## [EXERCISE OBJECTIVE]
Reproduce the text read from every entry below word for word, and leave the pictures out of your answer.

## [DATA UNDER STUDY]

--- START ---

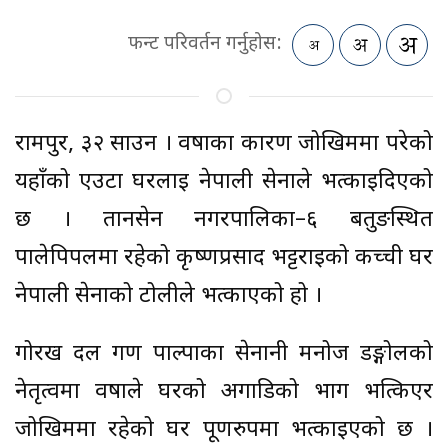
फन्ट परिवर्तन गर्नुहोस:
रामपुर, ३२ साउन । वर्षाका कारण जोखिममा परेको
यहाँको एउटा घरलाई नेपाली सेनाले भत्काइदिएको
छ । तानसेन नगरपालिका–६ बर्तुङस्थित
पालेपिपलमा रहेको कृष्णप्रसाद भट्टराईको कच्ची घर
नेपाली सेनाको टोलीले भत्काएको हो ।
गोरख दल गण पाल्पाका सेनानी मनोज डङ्गोलको
नेतृत्वमा वर्षाले घरको अगाडिको भाग भत्किएर
जोखिममा रहेको घर पूर्णरुपमा भत्काइएको छ ।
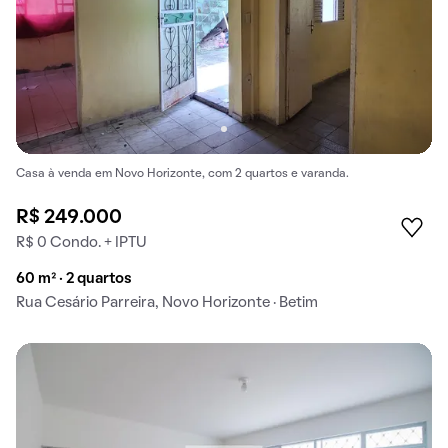
Casa à venda em Novo Horizonte, com 2 quartos e varanda.
R$ 249.000
R$ 0 Condo. + IPTU
60 m² · 2 quartos
Rua Cesário Parreira, Novo Horizonte · Betim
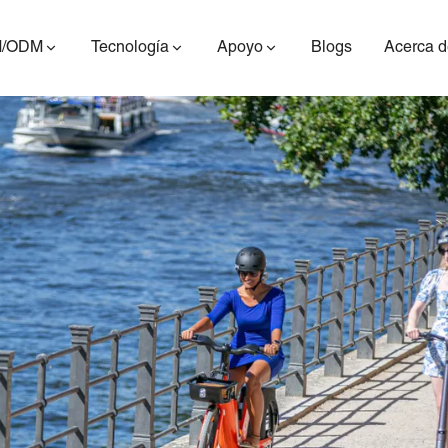
/ODM
Tecnología
Apoyo
Blogs
Acerca d
ES400AV2
ES410
ES6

--- END ---

## [RESPONSE TO THE TASK]
फन्ट परिवर्तन गर्नुहोस:
रामपुर, ३२ साउन । वर्षाका कारण जोखिममा परेको
यहाँको एउटा घरलाई नेपाली सेनाले भत्काइदिएको
छ । तानसेन नगरपालिका–६ बर्तुङस्थित
पालेपिपलमा रहेको कृष्णप्रसाद भट्टराईको कच्ची घर
नेपाली सेनाको टोलीले भत्काएको हो ।
गोरख दल गण पाल्पाका सेनानी मनोज डङ्गोलको
नेतृत्वमा वर्षाले घरको अगाडिको भाग भत्किएर
जोखिममा रहेको घर पूर्णरुपमा भत्काइएको छ ।
Casa à venda em Novo Horizonte, com 2 quartos e varanda.
R$ 249.000
R$ 0 Condo. + IPTU
60 m² · 2 quartos
Rua Cesário Parreira, Novo Horizonte · Betim
/ODM
Tecnología
Apoyo
Blogs
Acerca d
ES400AV2
ES410
ES6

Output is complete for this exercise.